Sociétés commerciales, le grand flou
Autre problématique signalée : l'intervention des sociétés commerciales dans les dossiers soumis à l'Ordre. Pour celles de droit commun non inscrites à l'Ordre, le Cnom rencontre des « difficultés importantes pour analyser les conventions transmises ». Parfois, « l’exécution de la convention est susceptible de conduire le médecin à tirer profit de sa compétence médicale par l’intermédiaire d’une société à objet commercial et apparaît contraire au code de déontologie qui interdit de pratiquer la médecine comme un commerce », peut-on lire.
Par ailleurs, se pose la question de l'avantage indirect consenti à un médecin par le biais d'un contrat établi entre un industriel et une telle société commerciale. « Le médecin peut effectuer la prestation décrite au contrat, ajoute le Cnom. Cependant le montant de la prestation est versé à la société commerciale et l'éventuel avantage indirect consenti au médecin peut ne pas apparaître sur le contrat. » Une opacité préjudiciable, le Cnom souhaitant que « la somme versée au bénéficiaire indirect soit indiquée sur le contrat ».
Médecins influenceurs, la nébuleuse
Le rapport aborde enfin la problématique des « médecins influenceurs », sujet en réflexion. Pour l'Ordre, ce type de contrats doit être analysé à la fois dans le cadre du dispositif d'encadrement des avantages mais aussi à la lumière du code de déontologie. De fait, cette mission de praticien influenceur pour le compte des industriels peut « s'avérer contraire aux dispositions de ce code relatif à l'indépendance et la dignité professionnelle », alerte l'institution ordinale.
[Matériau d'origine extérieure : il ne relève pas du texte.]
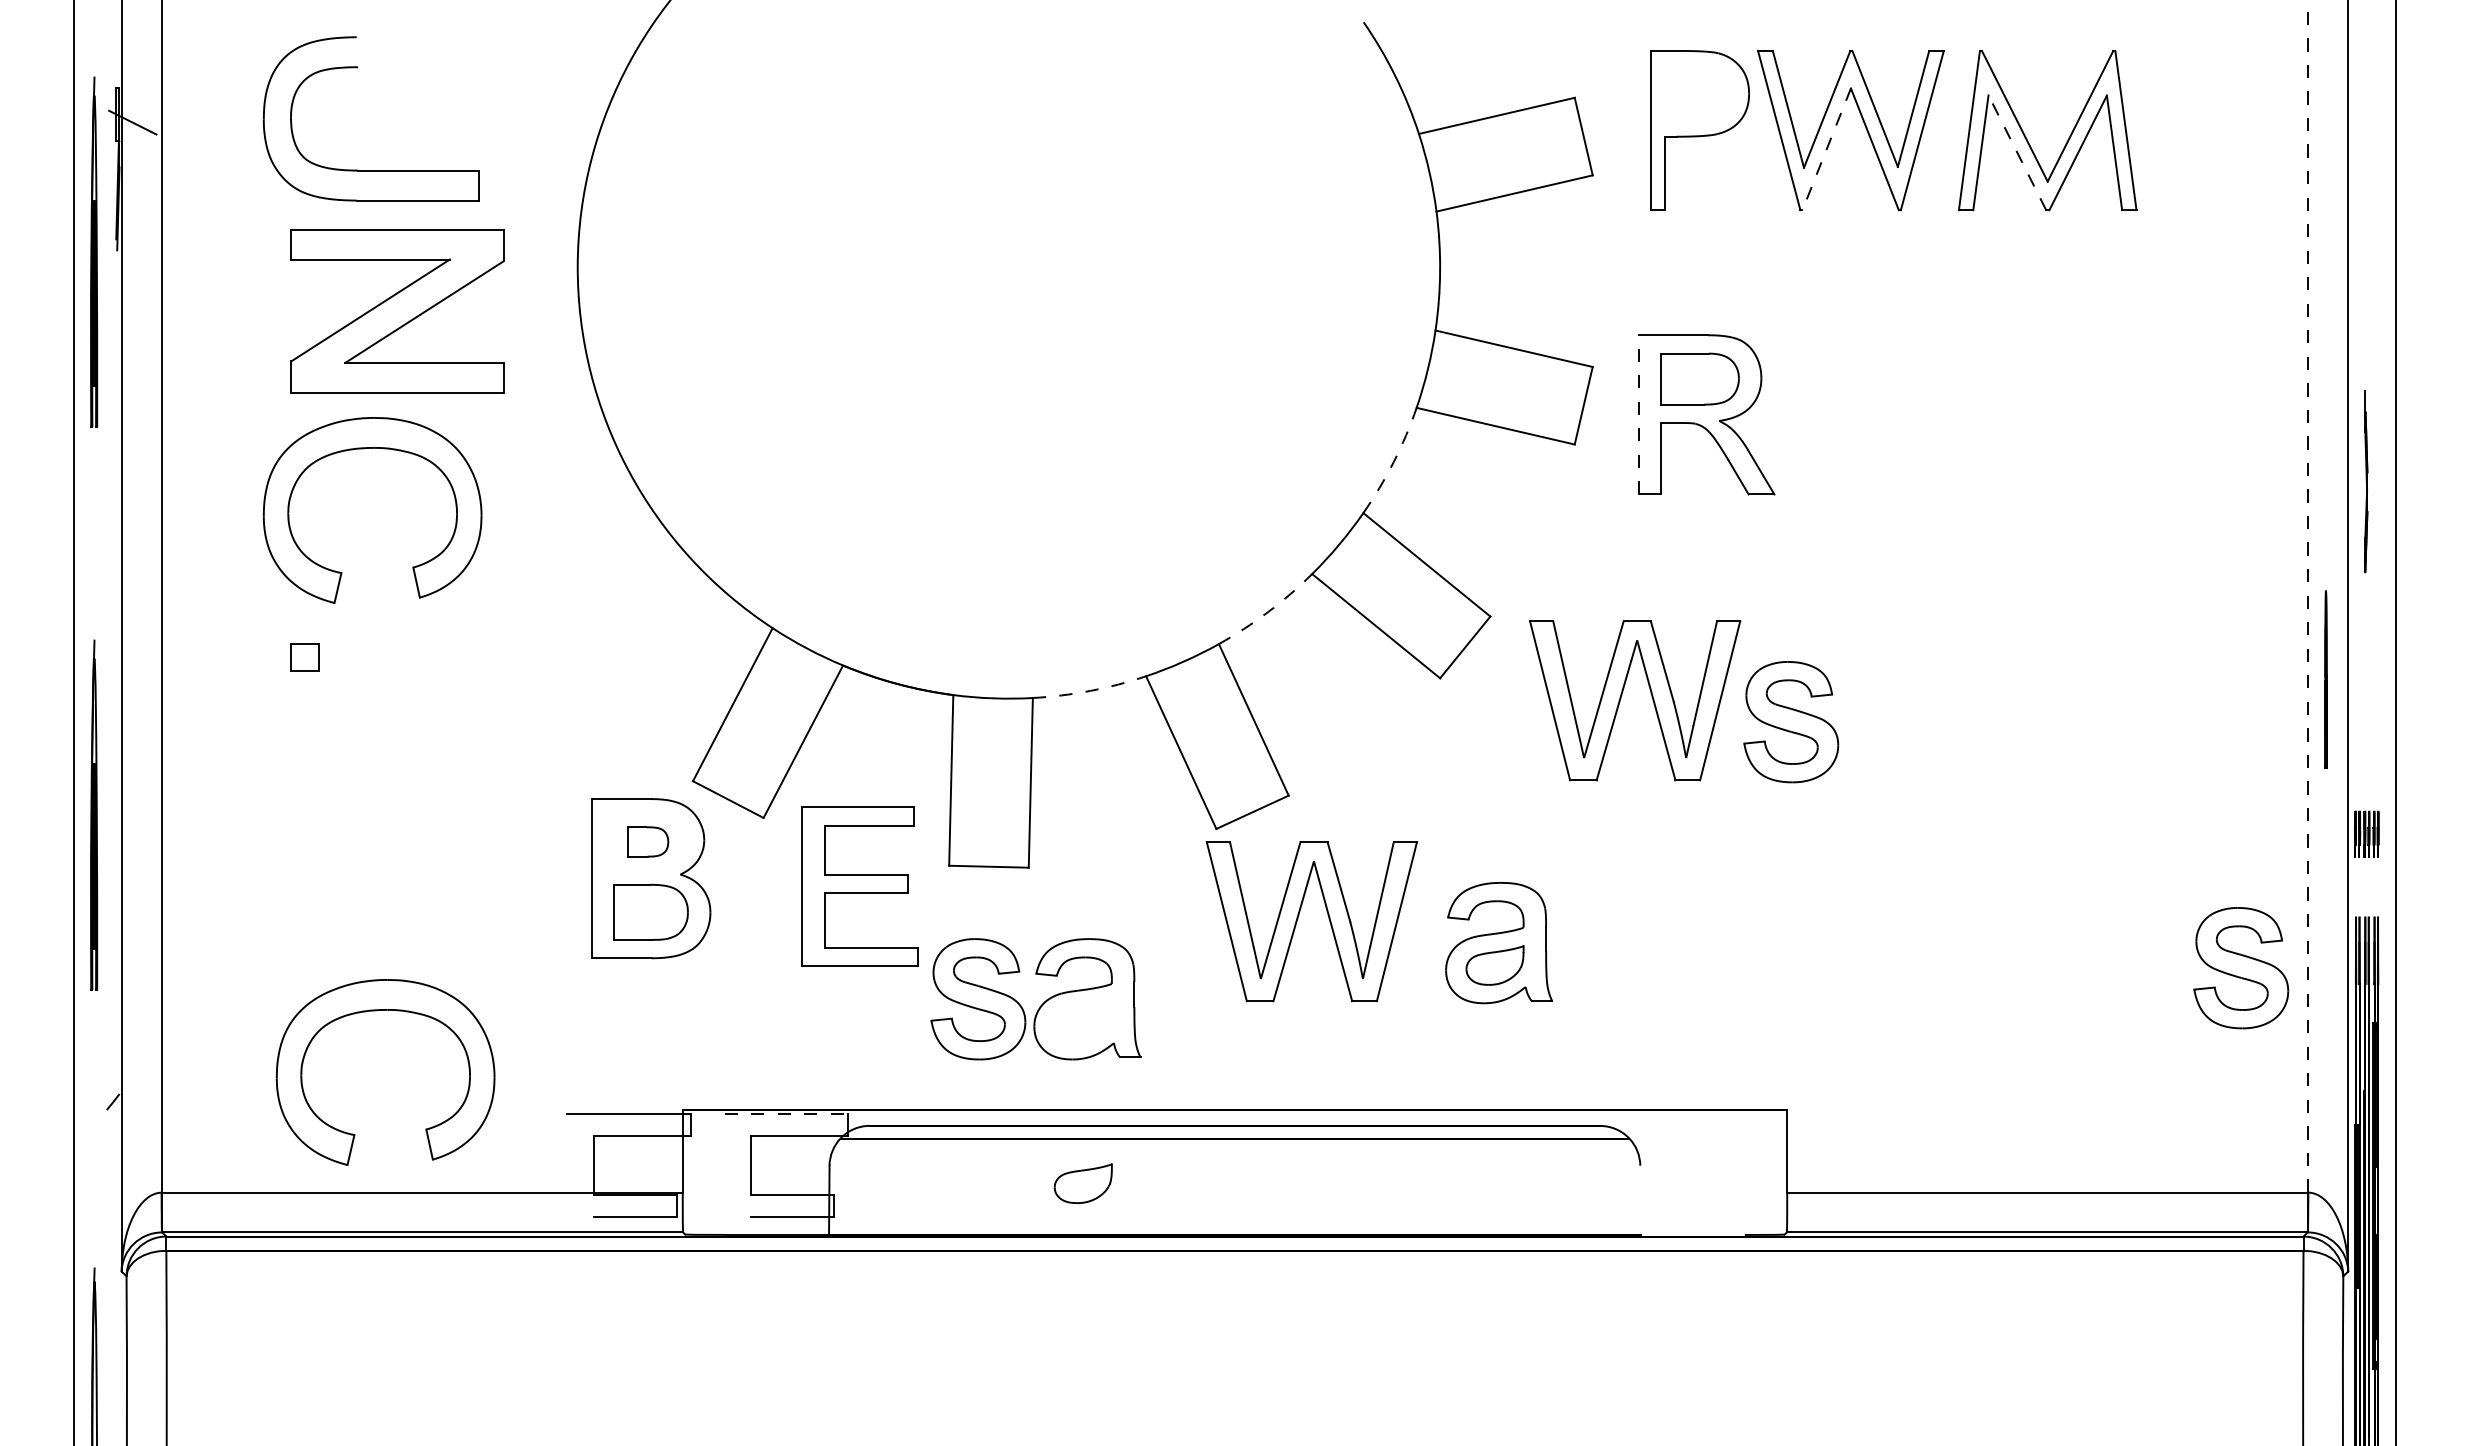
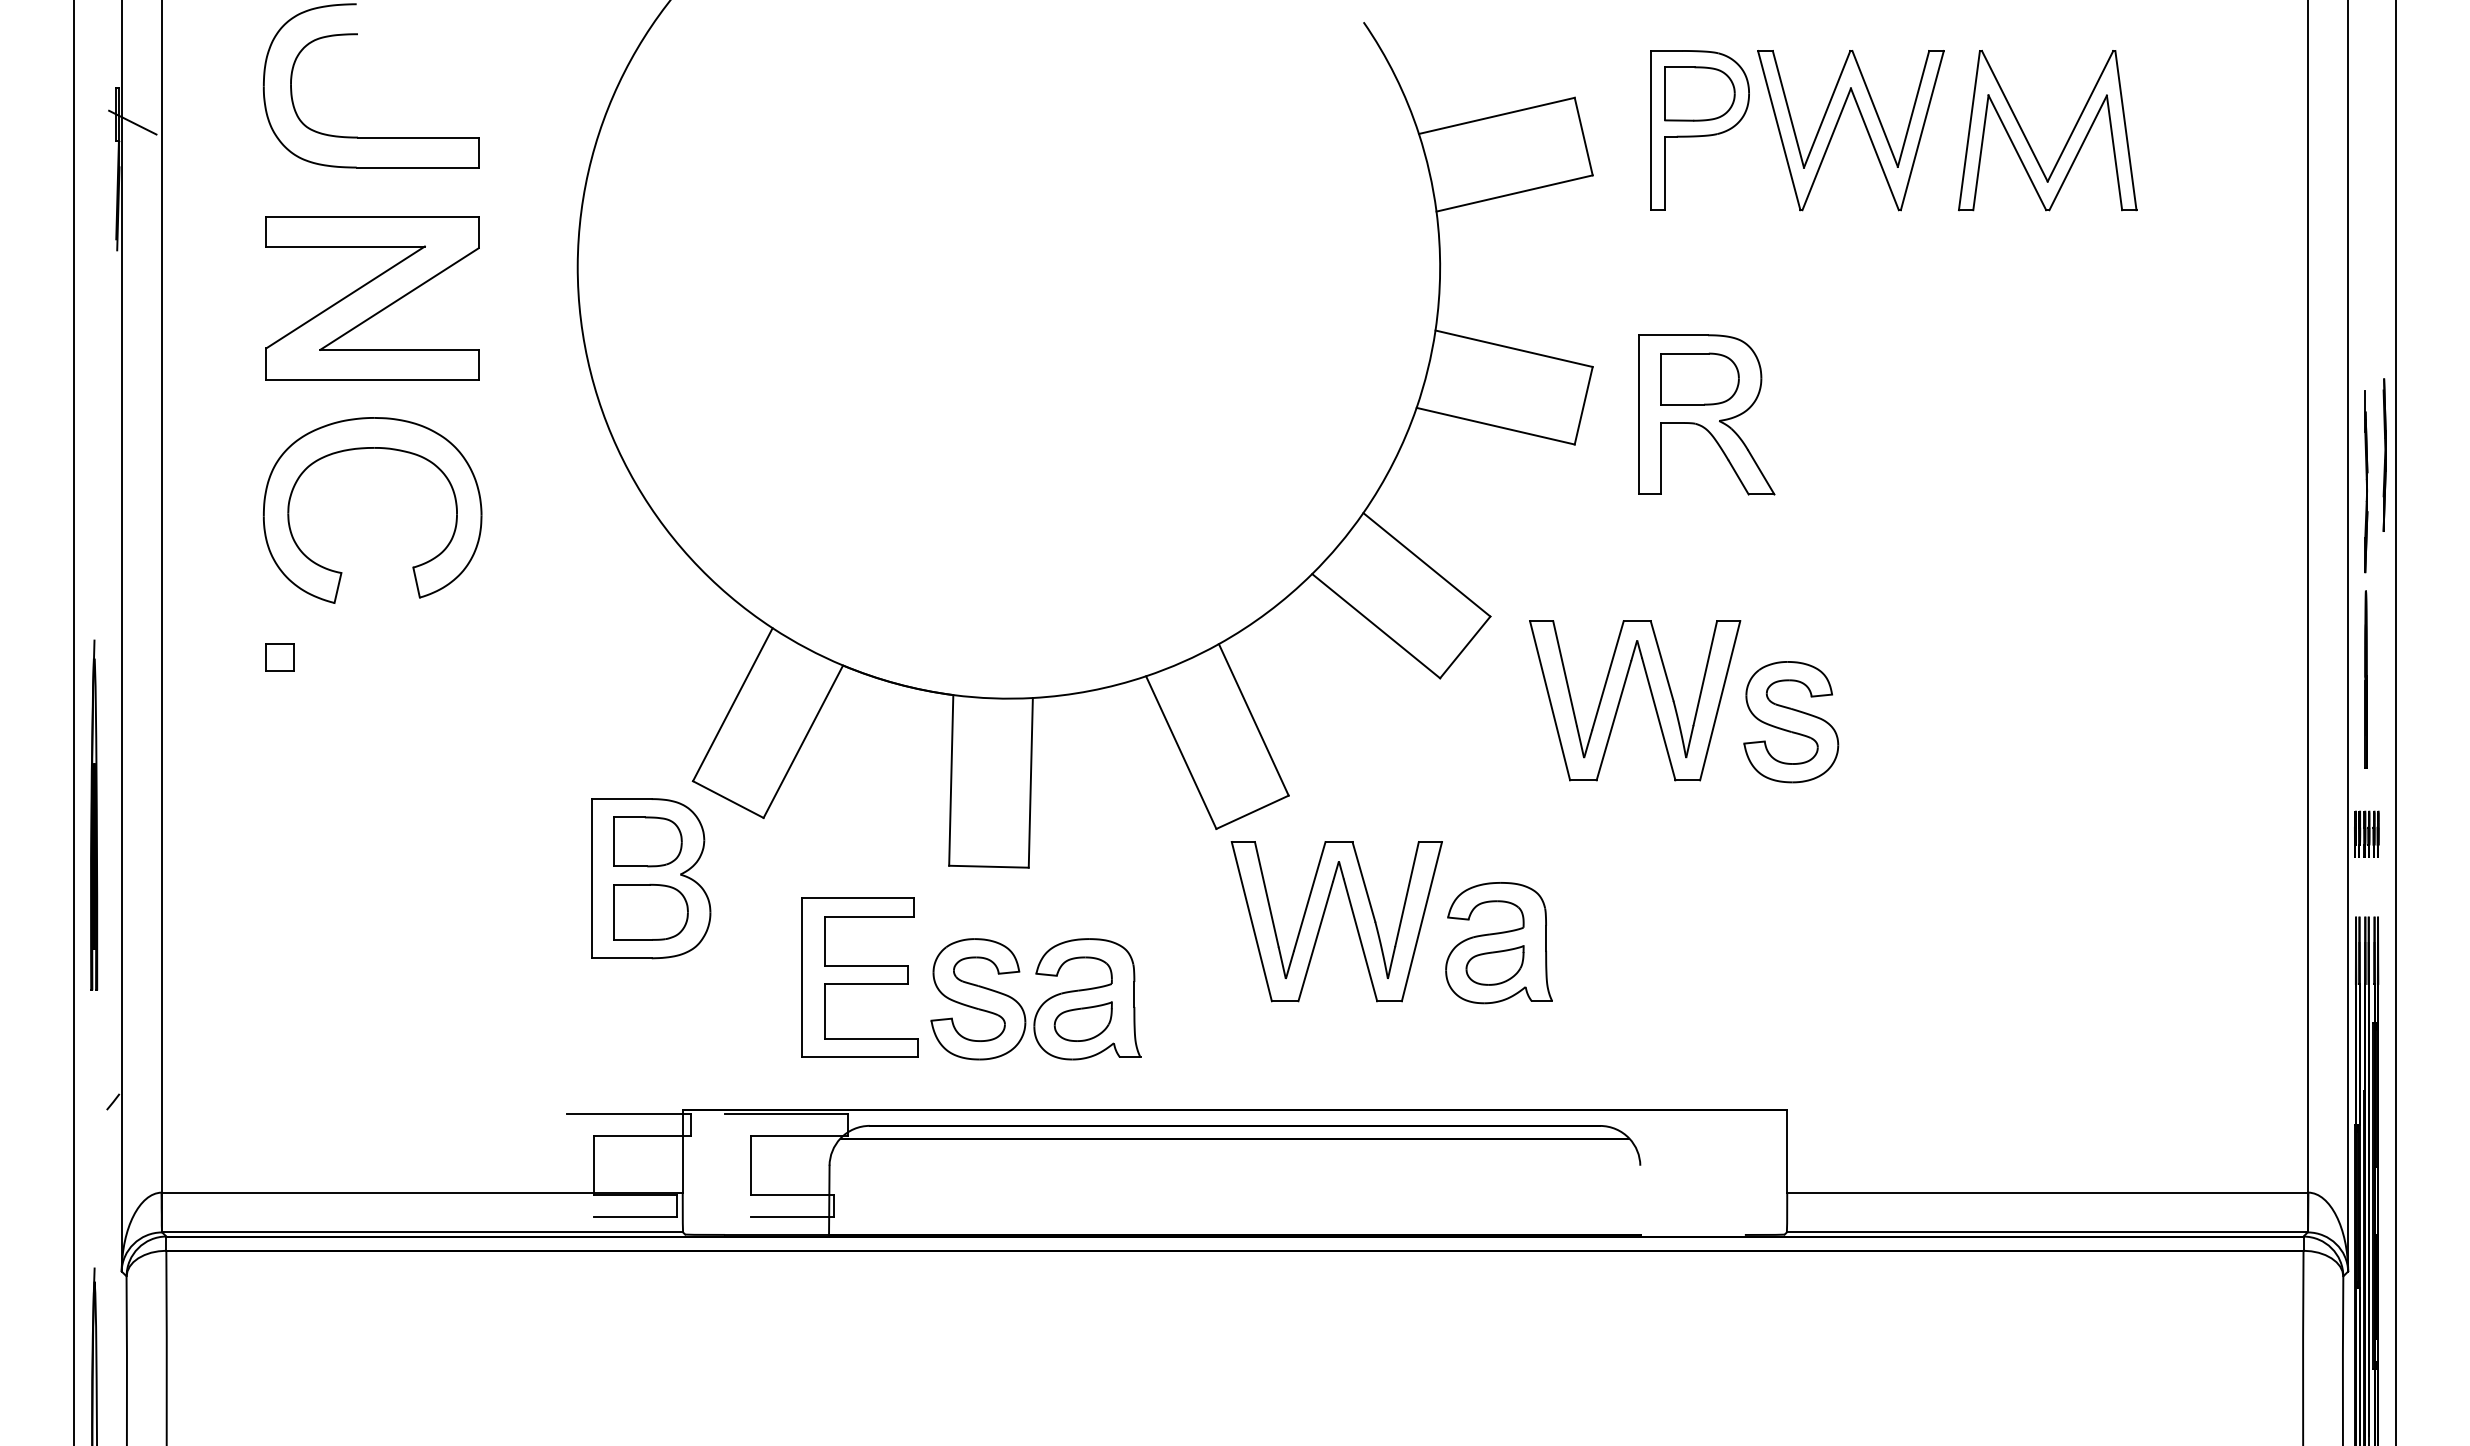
part at (357, 68) position: (357, 68) -> (357, 35)
part at (1699, 93): none -> present
line at (1826, 149): dashed -> solid
line at (2017, 152): dashed -> solid
part at (94, 251): present -> none
part at (397, 311) position: (397, 311) -> (372, 298)
line at (1638, 414): dashed -> solid
line at (2384, 454): none -> present
arc at (1393, 462): dashed -> solid
line at (2308, 596): dashed -> solid
arc at (1267, 612): dashed -> solid
part at (304, 657) position: (304, 657) -> (279, 657)
line at (2325, 679) position: (2325, 679) -> (2365, 679)
arc at (1090, 690): dashed -> solid
part at (648, 841) size: 43x32 px -> 70x52 px
part at (859, 886) position: (859, 886) -> (859, 977)
part at (1298, 918) position: (1298, 918) -> (1323, 918)
part at (2241, 968): present -> none
part at (377, 1011): present -> none
line at (786, 1114): dashed -> solid
part at (1082, 1183) position: (1082, 1183) -> (1082, 1021)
Enfin, l'Ordre s'est positionné sur la pertinence des seuils financiers (honoraires et hospitalité) à partir desquels une convention assortie d'avantages est soumise à autorisation. Dans un contexte de forte inflation, « le Cnom est favorable à une hausse des seuils ». Cela allégerait au passage la masse de dossiers sous ce régime.
S'agissant plus particulièrement des honoraires, l'Ordre défend une « nécessaire » réévaluation du seuil de 200 euros par heure (rémunération nette). Une ordonnance de 2017 prévoit déjà une « rémunération proportionnée au service rendu », notion difficile « à mettre en œuvre », admet l'Ordre. D'où la mise en place de « critères de modulation » sur le taux horaire du médecin pour certaines prestations comme la mission d'orateur pour un congrès à l'étranger, l'organisation de congrès scientifique, la réalisation d'une formation à une technique innovante, la participation à l'expérimentation d'un médicament ou encore la participation à commission d'AMM.